Sependek ingatan kami, sumber paling awal untuk cerita ini datang dari pejabat Belanda Bernama Sevenhoven yang ditugaskan ke Palembang. Sevenhoven menulis sebuah buku yang didalamnya berisi cerita bahwa Sultan Palembang melarang orang Cina tinggal di daratan.
Jika benar adanya kisah itu berasal dari orang Belanda, maka terbuka kemungkinan bahwa cerita itu dibuat-buat dengan tujuan untuk menjelek-jelekkan Sultan Palembang.
Sebagai bangsa yang baru saja menang perang atas tokoh yang luas pengaruhnya di bagian selatan sumatera. Belanda memiliki kebutuhan untuk melegitimasi kemenangannya itu di mata masyarakat Palembang. Belanda hendak mencitrakan diri mereka sebagai pembebas rakyat Palembang dari cengkeraman pemimpin jahat yang bernama Sultan Palembang. Karena itu mereka membuat kisah-kisah buruk tentang Sultan dengan harapan warga Palembang akan bersimpati kepada Belanda, walaupun kisah itu bertentangan dengan informasi yang mereka berikan sendiri.
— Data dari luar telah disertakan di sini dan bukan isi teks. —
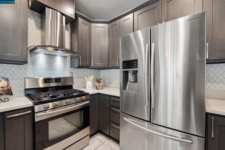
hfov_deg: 100.4
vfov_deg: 77.3
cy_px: 75
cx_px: 112
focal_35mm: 15
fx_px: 94
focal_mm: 15
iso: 200
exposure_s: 1/2.5
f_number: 9
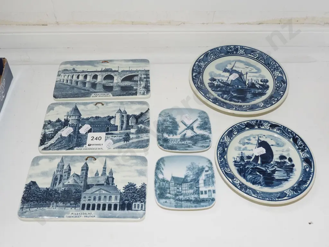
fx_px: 323
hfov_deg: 54.0
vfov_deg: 41.8
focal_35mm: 34
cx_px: 164
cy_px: 124
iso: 2000
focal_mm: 17
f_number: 5.6
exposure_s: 1/60
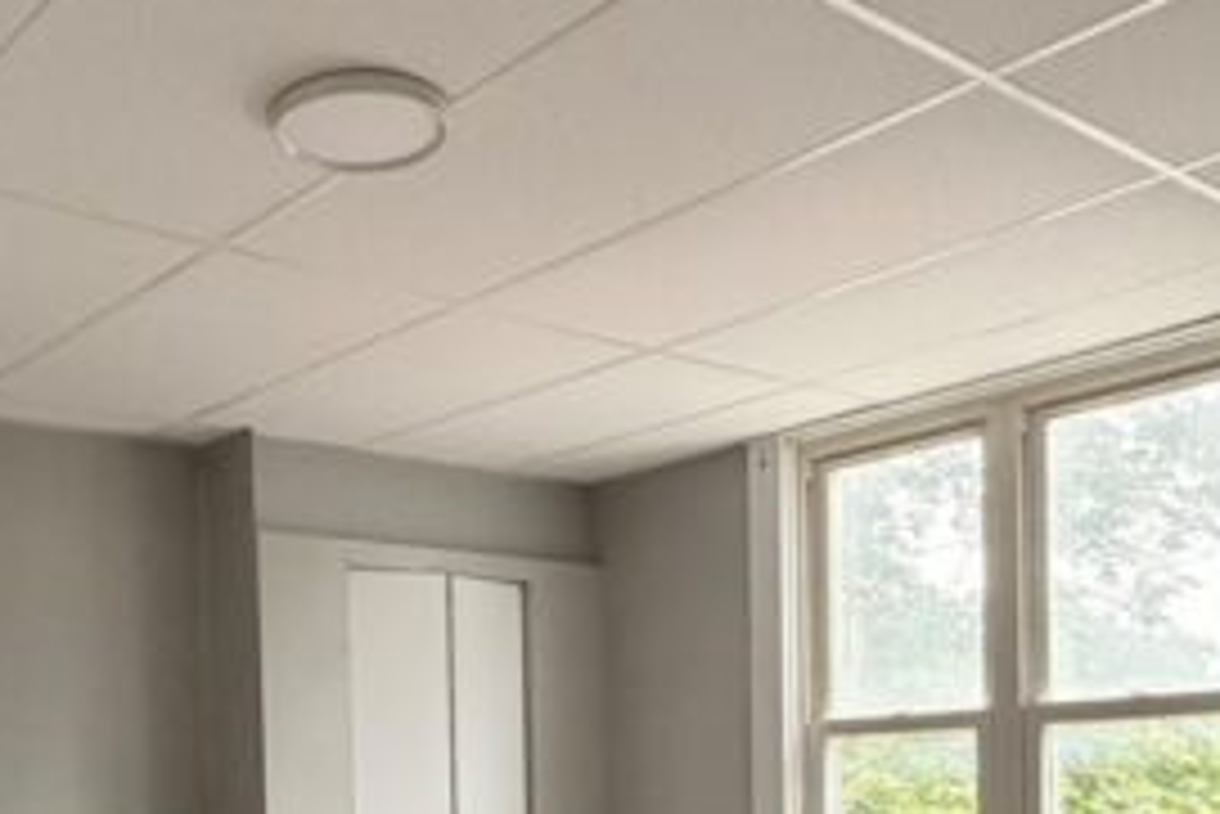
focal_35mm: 43
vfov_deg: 28.9
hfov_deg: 44.8
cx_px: 410
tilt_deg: -2.6
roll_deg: +1.6
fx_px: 1458
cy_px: 850
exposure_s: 1/118
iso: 320
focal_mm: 2.22
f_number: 2.2
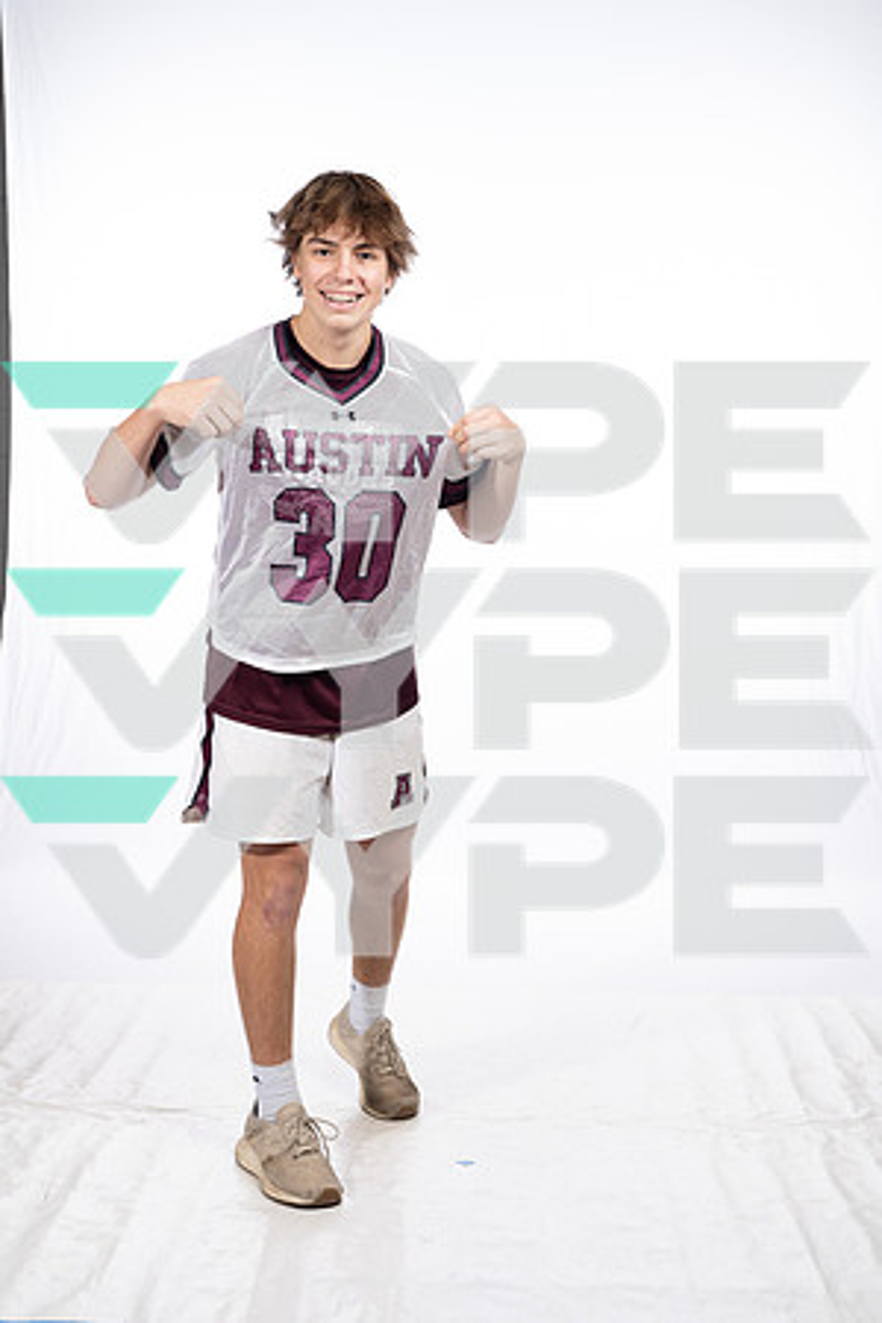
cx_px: 441
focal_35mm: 50
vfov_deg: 39.6
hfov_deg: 27.0
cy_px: 662
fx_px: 1837
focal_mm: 50
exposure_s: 1/250
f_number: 7.1
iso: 640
Semoga kampanye jahat yang dilakukan oleh orang Belanda atas Kesultanan Palembang bisa perlahan-lahan dihapuskan. Masyarakat Palembang di masa modern pun tidak perlu melestarikan rencana jahat yang telah berusia 200 tahun ini. Mengadu domba adalah kerja penjajah dan kita tidak perlu terus menerus menjadi domba.